The property was never able to generate enough cash flow to cover debt service requirements, said Clancy. To compound the owners’ problems, tenants sued, accusing the landlords of improperly raising rents while receiving tax breaks under the city’s J-51 tax credit program, which offers property tax abatements to landlords who fix up older communities and register them as rent-stabilized. In the case of StuyTown/Peter Cooper, those tax abatements totaling $24.5 million began in 1992, when Metlife still owned the property, and will run out in 2017.

In March, the appellate division of New York Supreme Court found that the buyers and the original owner MetLife wrongfully deregulated around 4,350 apartments while receiving tax breaks from the city. A week later, New York State’s highest court agreed. The case could drag on for months or even years. It has been remanded back to the lower courts, which could force Tishman to refund hundreds of millions of dollars in rent overcharges.

Meanwhile, Tishman and BlackRock are bleeding money. Although not technically in default, they have $6.7 million left in their reserve funds used to upgrade apartments, fuel evictions and escrow the difference between market-rate and rent-regulated units while awaiting the outcome of the lawsuit brought by the tenants.

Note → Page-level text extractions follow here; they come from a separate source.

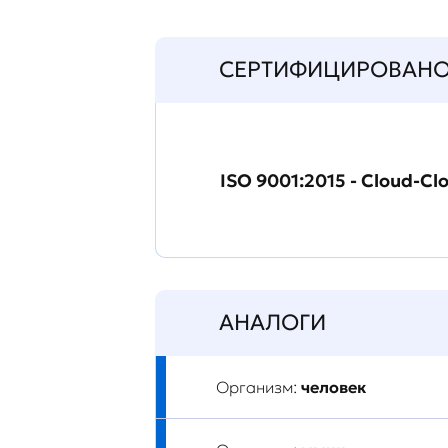
СЕРТИФИЦИРОВАН
ISO 9001:2015 - Cloud-Cl
АНАЛОГИ
Организм:
человек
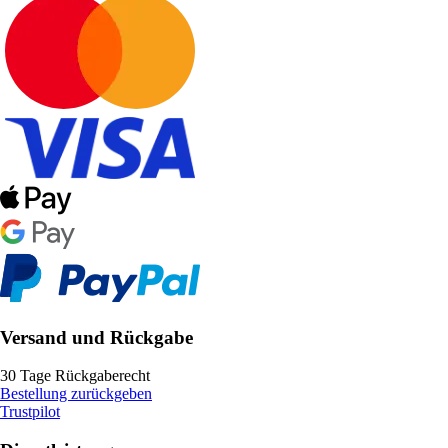
Versand und Rückgabe
30 Tage Rückgaberecht
Bestellung zurückgeben
Trustpilot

Those funds will vanish in a few weeks, credit rating agency RealPoint LLC predicted at the end of November.

Tishman and BlackRock stand to lose $112.5 million of the total $1.9 million equity raise, but the biggest losers are investors like California Public Employees’ Retirement System (CalPERS), California State Teachers’ Retirement System (Calstrs) and the Government of Singapore Investment Corp (GIC). Analysts believe anyone with less than a senior position in the deal already has been wiped out. The Florida state pension fund, for instance, wrote down its $250 million equity investment in the deal in May.

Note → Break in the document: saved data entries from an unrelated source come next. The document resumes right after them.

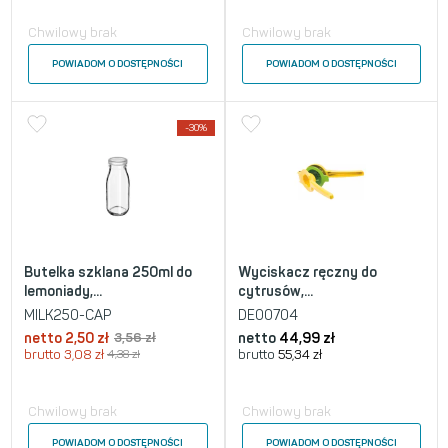
Chwilowy brak
Chwilowy brak
POWIADOM O DOSTĘPNOŚCI
POWIADOM O DOSTĘPNOŚCI
-30%
Butelka szklana 250ml do
Wyciskacz ręczny do
lemoniady,...
cytrusów,...
MILK250-CAP
DE00704
netto
2,50
zł
3,56
zł
netto
44,99
zł
brutto
3,08
zł
4,38
zł
brutto
55,34
zł
Chwilowy brak
Chwilowy brak
POWIADOM O DOSTĘPNOŚCI
POWIADOM O DOSTĘPNOŚCI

Clancy believes any debt restructuring by the special servicer will be complicated, since the mortgages were cut up and repackaged with other loans into five CMBS pools and sold to a variety of investors. Some of the biggest holders are the government-sponsored entities Fannie Mae and Freddie Mac, which own $1.5 billion of the CMBS debt. Another $1.4 billion mezzanine loan held by SL Green and others was privately placed.

The special servicer will look to return as much money to the bondholders as possible, said Clancy, noting that could happen through a sale, although it will be difficult to know how much the property is worth. Another credit rating service, Fitch, recently put the value of the property at $1.8 billion.

Some industry watchers speculate that the Tishman/BlackRock partnership could ask for a public bailout through TALF (the Term Asset-Backed Securities Loan Facility) established by the New York Federal Reserve to provide non-recourse funding to any eligible borrower owning eligible collateral. “The requests for bailouts have been plentiful, beyond commercial real estate. Every industry has had their eye on that kind of relief, so why not, you can’t rule out that they could go ask,” said Clancy.

Collateral damage
Fallout from the courts’ ruling in the StuyTown-Peter Cooper Village case already is rippling through New York City as tenants of other rent-regulated buildings prepare to follow the lead of StuyTown residents. Clancy believes the ruling could affect another 80,000 NYC units. “When the news of the ruling first broke, we identified thousands of properties that could take a similar position. That’s a lot of pressure placed on landlords and borrowers to establish definitively that they haven’t violated J-51. For those who haven’t, it’s a nuisance cost because they will still have to prove it. But for those that have, I think they are very concerned what remedy the courts will issue. We found somewhere near 400 or 500 of these properties in CMBS alone, so it’s substantial,” said Clancy.

The StuyTown deal is just the latest unfortunate investment for Tishman Speyer. The company is in default on another huge loan tied to one of the largest office portfolios in Washington D.C. and Archstone Smith, the huge apartment REIT Tishman bought for around $21 billion on leverage at the top of the market is selling assets into a down market and struggling to stay afloat.